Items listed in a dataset
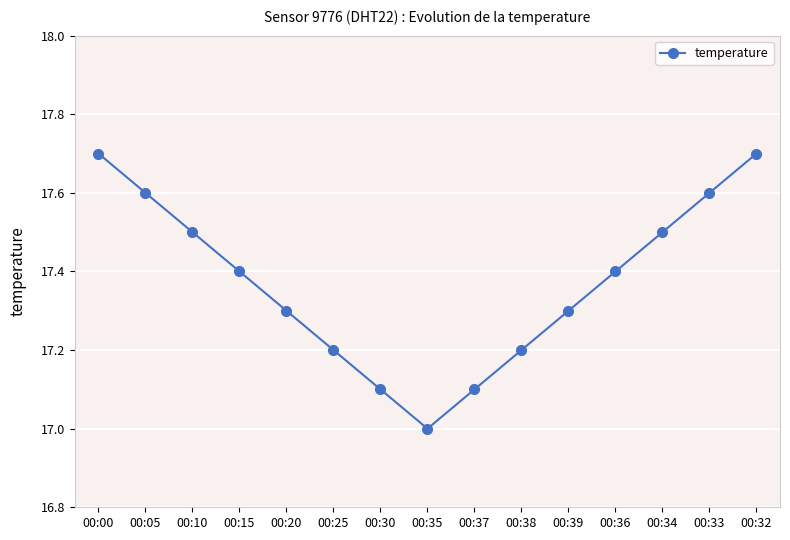

Which label corresponds to the smallest value in the chart?

00:35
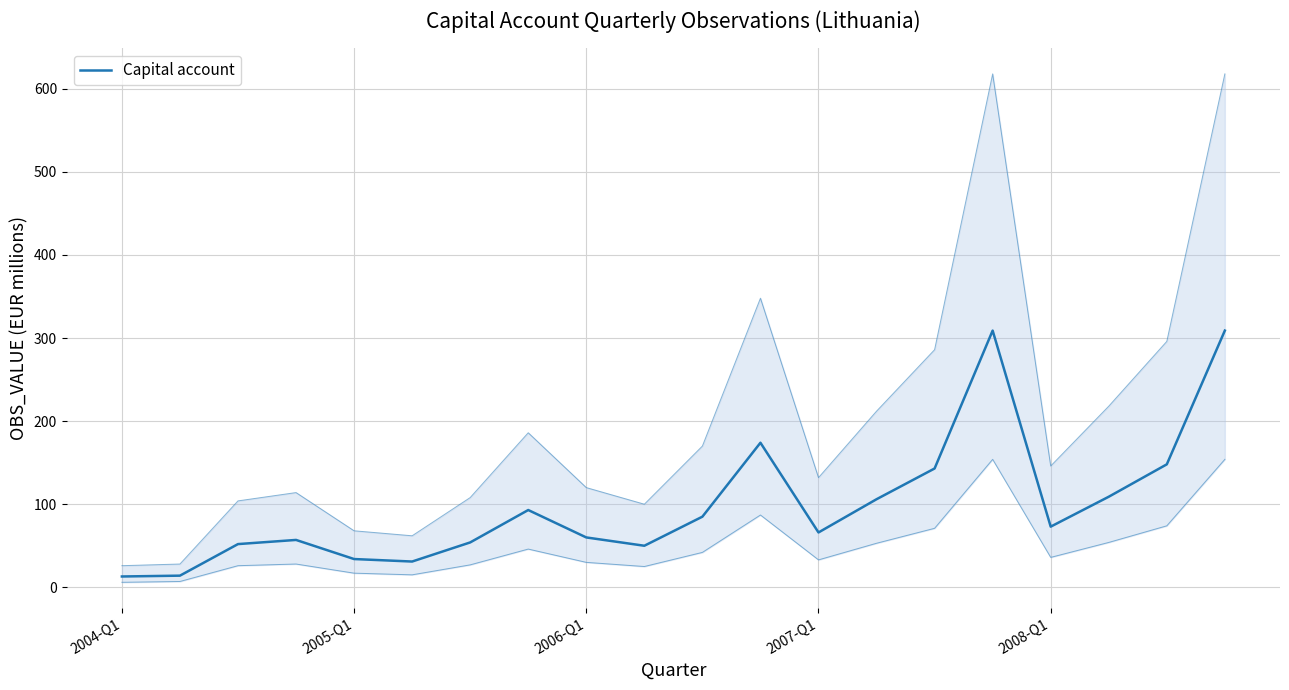

What is the sum of the values at 2005-Q1 and 8?

74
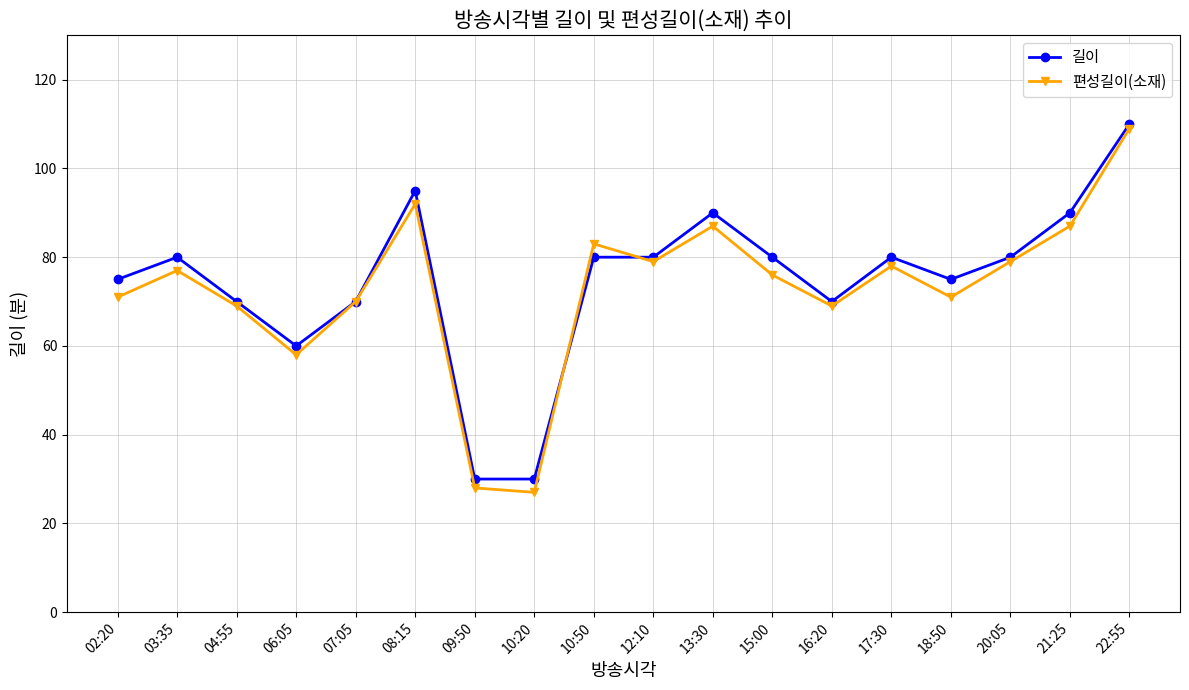

What is the greatest value displayed?

110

ABOUT THIS EXERCISE
Copy out every one of the records above word for word, leaving out the pictures.

WRITTEN ANSWER
Which label corresponds to the smallest value in the chart?

00:35

What is the sum of the values at 2005-Q1 and 8?

74

What is the greatest value displayed?

110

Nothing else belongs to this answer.